The Fayette Citizen-News Page

Wednesday, December 17, 2003

PTC leads in housing starts in ’03

By J. FRANK LYNCH
jflynch@theCitizenNews.com

Despite moratoriums on annexation and multi-family housing and continued talk that the city is at the brink of “build-out,” Peachtree City remained the new-home leader in Fayette County through October of this year.

The pace of new home construction throughout Fayette has slowed only slightly in recent years, and in fact has held near steady since 2000 despite the onset of the War on Terrorism and a difficult recession.

Peachtree City had issued 240 permits for single-family residential construction through the end of October, according to detailed information made available on the Census bureau Web site. During the same period, 231 permits were authorized in the unincorporated sections of Fayette County. Tyrone, meanwhile, continued to grow at a faster clip than Fayetteville, permitting 144 new homes during the first 10 months of 2003, while the county seat had issued 131.

November’s figures are unavailable and two weeks remain in December, but based on permit history so far this year and recent annual trends, Fayette County could end the year with right at 900 new home starts, a slight decline but otherwise nearly dead-on the total for each of the last three years.

In 2000, the county along with Fayette’s three cities issued 935 single-family permits, Census records show. In 2001, the number dropped only slightly, to 916 countywide. Remarkably, 915 single-family permits were issued in 2002.

No multi-family permits have been processed in 2003, but three were issued for duplexes in 2002 and 11 were allowed in 2001, adding 85 apartment units to the county’s housing mix.

Not surprisingly, the average cost of new home construction in Fayette, estimated as the expense paid out by the builder, and not necessarily the sales price, has risen steadily since 2000, when it was $171,924 on average countywide.

This year, the most expensive homes are going up in unincorporated Fayette, with an average cost to the builder of $236,796.

When the cost of all 746 new home permits issued so far in 2003 is averaged, it comes out to $193,874, the second-highest median price in Metro Atlanta, after DeKalb County.

Average construction cost of new homes in DeKalb is $199,680, according to the Census.
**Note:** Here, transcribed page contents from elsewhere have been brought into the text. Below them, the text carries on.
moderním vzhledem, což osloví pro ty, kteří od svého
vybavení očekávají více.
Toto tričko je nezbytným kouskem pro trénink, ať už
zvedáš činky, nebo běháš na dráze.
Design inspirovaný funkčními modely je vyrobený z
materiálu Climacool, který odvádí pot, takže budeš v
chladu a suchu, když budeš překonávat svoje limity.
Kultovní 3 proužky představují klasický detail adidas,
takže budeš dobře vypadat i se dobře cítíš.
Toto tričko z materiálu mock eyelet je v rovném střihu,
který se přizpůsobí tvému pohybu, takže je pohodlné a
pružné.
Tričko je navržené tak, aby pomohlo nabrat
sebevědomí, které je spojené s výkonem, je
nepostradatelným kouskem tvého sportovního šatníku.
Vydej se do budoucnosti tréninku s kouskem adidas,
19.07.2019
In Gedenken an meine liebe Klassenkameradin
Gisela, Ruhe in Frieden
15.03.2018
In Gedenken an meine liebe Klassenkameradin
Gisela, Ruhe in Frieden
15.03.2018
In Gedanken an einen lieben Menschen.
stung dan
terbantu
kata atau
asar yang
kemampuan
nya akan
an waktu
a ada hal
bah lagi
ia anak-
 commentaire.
However, in sheer numbers, DeKalb had well over three times the number of new home starts than Fayette, with 3,353 permits issued year-to-date.

Though not nearly as dramatic, the rate of new home construction in Coweta County is nearly twice that of Fayette.
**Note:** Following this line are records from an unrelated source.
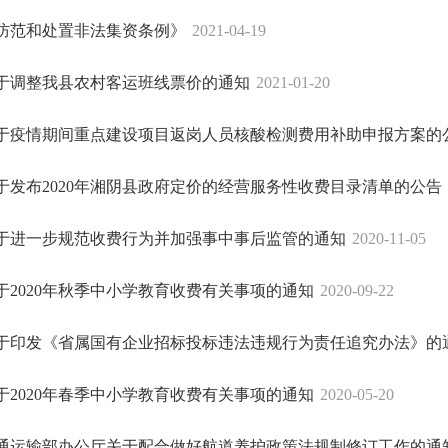
防范和处置非法集资条例》
2021-04-19
于调整我县农村客运班线票价的通知
2021-01-20
于疫情期间重点建设项目返岗人员核酸检测费用补助申报方案的
于发布2020年湘阴县政府定价的经营服务性收费目录清单的公告
于进一步规范收费行为并加强事中事后监管的通知
2020-11-05
于2020年秋季中小学教育收费有关事项的通知
2020-09-22
于印发《省属国有企业招标投标违法违规行为责任追究办法》的
于2020年春季中小学教育收费有关事项的通知
2020-05-20
通运输部办公厅关于配合做好航道养护政策法规制修订工作的通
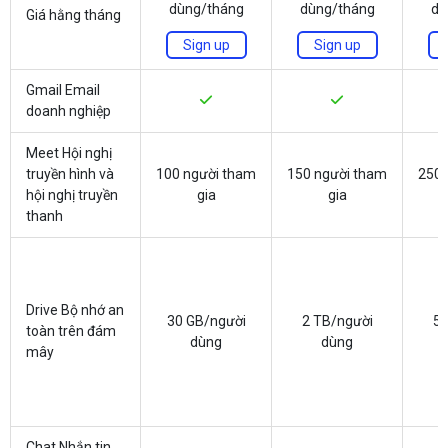
dùng/tháng
dùng/tháng
dù
Giá hằng tháng
Sign up
Sign up
Gmail Email
doanh nghiệp
Meet Hội nghị
truyền hình và
100 người tham
150 người tham
250 
hội nghị truyền
gia
gia
thanh
Drive Bộ nhớ an
30 GB/người
2 TB/người
5 
toàn trên đám
dùng
dùng
mây
Chat Nhắn tin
Through October, 705 single-family permits had been issued in unincorporated Coweta this year, while Newnan alone had registered a whopping 584. Adding in Senoia’s 76 housing starts brings Coweta’s total to 1,365.

Activity continues to be brisk among South Fulton communities as well, reflected in the 189 housing starts in Fairburn, 308 issued year-to-date in Union City and 129 permits in Palmetto.

In South Metro, however, no county comes close to matching the explosive growth that continues to challenge Henry County. Through October, Henry had registered 2,809 single-family permits and 244 units of multi-family housing just in unincorporated areas. Henry’s county seat of McDonough, meanwhile, had already seen 461 housing starts through October, in addition to 37 permits for apartment projects that will add another 450 units.

But as it has for decades, Gwinnett leads the state in sheer volume of new home construction again this year, adding 696 homes in October alone. Through the first 10 months of this year, Gwinnett had authorized 6,542 new homes just in its unincorporated sections.

According to the Census, 66,561 new homes were built metro-wide in 2002, while 55,322 had been permitted as of October this year.